Gupta S, Ko DT, Azizi P, Bouadjenek MR, Koh M, Chong A, Austin P, Sanner S. Can J Cardiol. 2019; Oct 25 [Epub ahead of print]. DOI: https://doi.org/10.1016/j.cjca.2019.10.023


Background — The ability to accurately predict readmission after acute myocardial infarction (AMI) hospitalization is limited in current statistical models. Machine learning (ML) methods have shown improved predictive ability in various clinical contexts, but their utility in predicting readmission after AMI hospitalization is unknown.

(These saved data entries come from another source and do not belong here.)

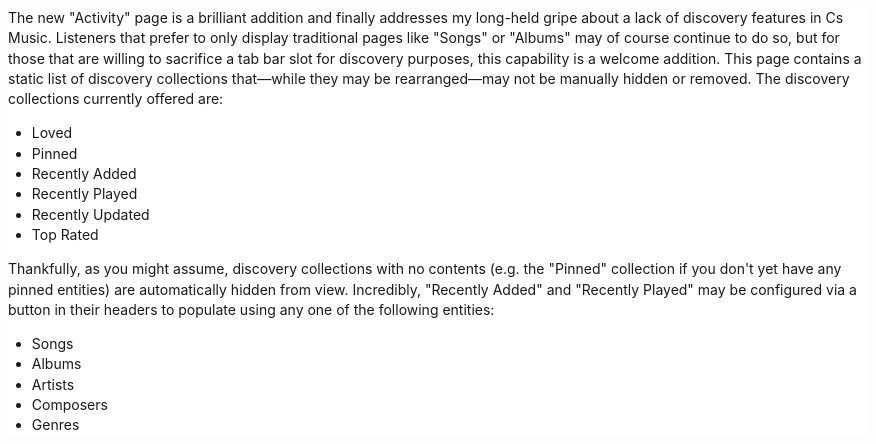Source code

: The new "Activity" page is a brilliant addition and finally addresses my long-held gripe about a lack of discovery features in Cs Music. Listeners that prefer to only display traditional pages like "Songs" or "Albums" may of course continue to do so, but for those that are willing to sacrifice a tab bar slot for discovery purposes, this capability is a welcome addition. This page contains a static list of discovery collections that—while they may be rearranged—may not be manually hidden or removed. The discovery collections currently offered are:

* Loved
* Pinned
* Recently Added
* Recently Played
* Recently Updated
* Top Rated

Thankfully, as you might assume, discovery collections with no contents (e.g. the "Pinned" collection if you don't yet have any pinned entities) are automatically hidden from view. Incredibly, "Recently Added" and "Recently Played" may be configured via a button in their headers to populate using any one of the following entities:

* Songs
* Albums
* Artists
* Composers
* Genres

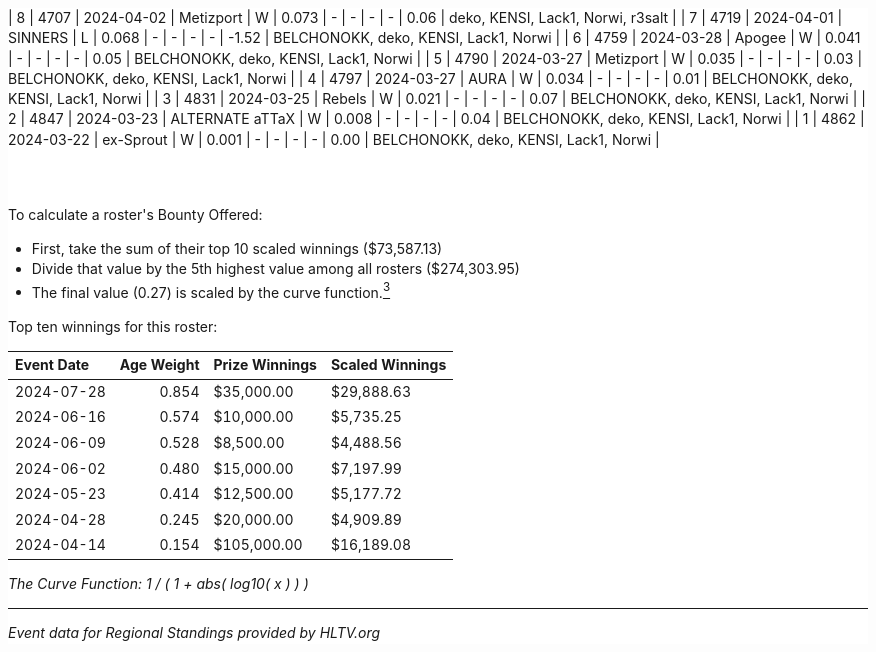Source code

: |            8 |     4707 | 2024-04-02 | Metizport         | W   | 0.073      | -            | -                | -                | -         |     0.06 | deko, KENSI, Lack1, Norwi, r3salt     |
|            7 |     4719 | 2024-04-01 | SINNERS           | L   | 0.068      | -            | -                | -                | -         |    -1.52 | BELCHONOKK, deko, KENSI, Lack1, Norwi |
|            6 |     4759 | 2024-03-28 | Apogee            | W   | 0.041      | -            | -                | -                | -         |     0.05 | BELCHONOKK, deko, KENSI, Lack1, Norwi |
|            5 |     4790 | 2024-03-27 | Metizport         | W   | 0.035      | -            | -                | -                | -         |     0.03 | BELCHONOKK, deko, KENSI, Lack1, Norwi |
|            4 |     4797 | 2024-03-27 | AURA              | W   | 0.034      | -            | -                | -                | -         |     0.01 | BELCHONOKK, deko, KENSI, Lack1, Norwi |
|            3 |     4831 | 2024-03-25 | Rebels            | W   | 0.021      | -            | -                | -                | -         |     0.07 | BELCHONOKK, deko, KENSI, Lack1, Norwi |
|            2 |     4847 | 2024-03-23 | ALTERNATE aTTaX   | W   | 0.008      | -            | -                | -                | -         |     0.04 | BELCHONOKK, deko, KENSI, Lack1, Norwi |
|            1 |     4862 | 2024-03-22 | ex-Sprout         | W   | 0.001      | -            | -                | -                | -         |     0.00 | BELCHONOKK, deko, KENSI, Lack1, Norwi |

<br />
<span id="table2"></span><br />
To calculate a roster's Bounty Offered:<br />

- First, take the sum of their top 10 scaled winnings ($73,587.13)
- Divide that value by the 5th highest value among all rosters ($274,303.95)
- The final value (0.27) is scaled by the curve function.[<sup>3</sup>](#curveFunction)

Top ten winnings for this roster:<br />

| Event Date | Age Weight | Prize Winnings | Scaled Winnings |
| :- | -: | :- | :- |
| 2024-07-28 |      0.854 | $35,000.00     | $29,888.63      |
| 2024-06-16 |      0.574 | $10,000.00     | $5,735.25       |
| 2024-06-09 |      0.528 | $8,500.00      | $4,488.56       |
| 2024-06-02 |      0.480 | $15,000.00     | $7,197.99       |
| 2024-05-23 |      0.414 | $12,500.00     | $5,177.72       |
| 2024-04-28 |      0.245 | $20,000.00     | $4,909.89       |
| 2024-04-14 |      0.154 | $105,000.00    | $16,189.08      |


<span id="curveFunction"></span>_The Curve Function: 1 / ( 1 + abs( log10( x ) ) )_<br />

---
_Event data for Regional Standings provided by HLTV.org_<br />
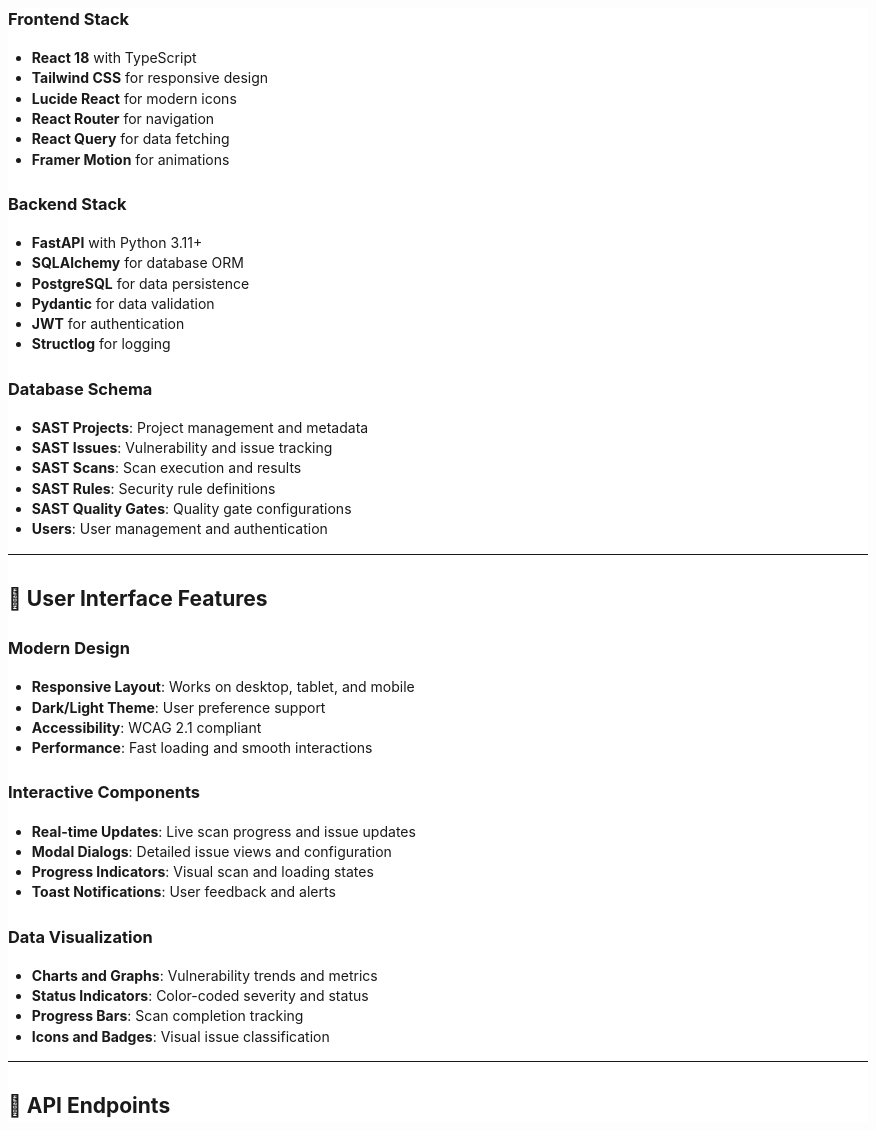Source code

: ### **Frontend Stack**
- **React 18** with TypeScript
- **Tailwind CSS** for responsive design
- **Lucide React** for modern icons
- **React Router** for navigation
- **React Query** for data fetching
- **Framer Motion** for animations

### **Backend Stack**
- **FastAPI** with Python 3.11+
- **SQLAlchemy** for database ORM
- **PostgreSQL** for data persistence
- **Pydantic** for data validation
- **JWT** for authentication
- **Structlog** for logging

### **Database Schema**
- **SAST Projects**: Project management and metadata
- **SAST Issues**: Vulnerability and issue tracking
- **SAST Scans**: Scan execution and results
- **SAST Rules**: Security rule definitions
- **SAST Quality Gates**: Quality gate configurations
- **Users**: User management and authentication

---

## 🎨 **User Interface Features**

### **Modern Design**
- **Responsive Layout**: Works on desktop, tablet, and mobile
- **Dark/Light Theme**: User preference support
- **Accessibility**: WCAG 2.1 compliant
- **Performance**: Fast loading and smooth interactions

### **Interactive Components**
- **Real-time Updates**: Live scan progress and issue updates
- **Modal Dialogs**: Detailed issue views and configuration
- **Progress Indicators**: Visual scan and loading states
- **Toast Notifications**: User feedback and alerts

### **Data Visualization**
- **Charts and Graphs**: Vulnerability trends and metrics
- **Status Indicators**: Color-coded severity and status
- **Progress Bars**: Scan completion tracking
- **Icons and Badges**: Visual issue classification

---

## 🔧 **API Endpoints**
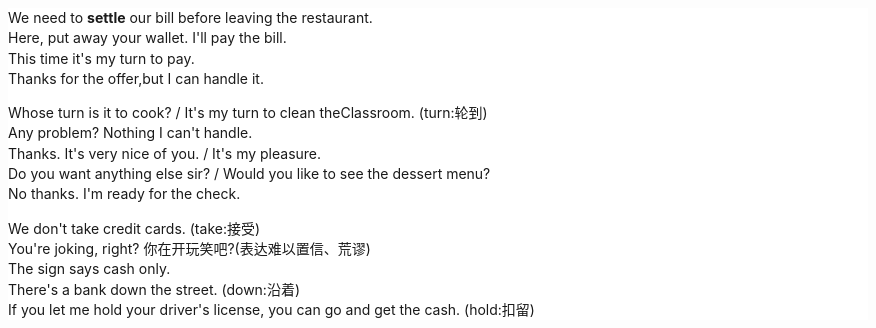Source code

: We need to **settle** our bill before leaving the restaurant. <br/>
Here, put away your wallet. I'll pay the bill. <br/>
This time it's my turn to pay. <br/>
Thanks for the offer,but I can handle it. <br/>

Whose turn is it to cook? / It's my turn to clean theClassroom. (turn:轮到) <br/>
Any problem? Nothing I can't handle. <br/>
Thanks. It's very nice of you. / It's my pleasure. <br/>
Do you want anything else sir? / Would you like to see the dessert menu? <br/>
No thanks. I'm ready for the check. <br/>

We don't take credit cards. (take:接受) <br/>
You're joking, right? 你在开玩笑吧?(表达难以置信、荒谬) <br/>
The sign says cash only. <br/>
There's a bank down the street. (down:沿着) <br/>
If you let me hold your driver's license, you can go and get the cash. (hold:扣留) <br/>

Methods — Using detailed clinical information collected from patients hospitalized with AMI, we evaluated six ML algorithms (logistic regression, naïve Bayes, support vector machines, random forest, gradient boosting, and deep neural networks) to predict readmission within 30-days and 1-year of discharge. A nested cross-validation approach was used to develop and test models. We used C-statistics to compare discriminatory capacity, while the Brier score was used to indicate overall model performance. Model calibration was assessed using calibration plots.

Results — The 30-day readmission rate was 16.3%, while the 1-year readmission rate was 45.1%. For 30-day readmission, the discriminative ability for the ML models was modest (c-statistic 0.641; 95% CI, 0.621-0.662 for gradient boosting) and did not outperform previously reported methods. For 1-year readmission, different ML models showed moderate performance, with c-statistics around 0.72. Despite modest discriminatory capabilities, the observed readmission rates were markedly higher in the tenth decile of predicted risk compared to in the first decile of predicted risk for both 30-day and 1-year readmission.

Conclusion — Despite including detailed clinical information and evaluating various ML methods, these models did not have better discriminatory ability to predict readmission outcomes compared to previously reported methods.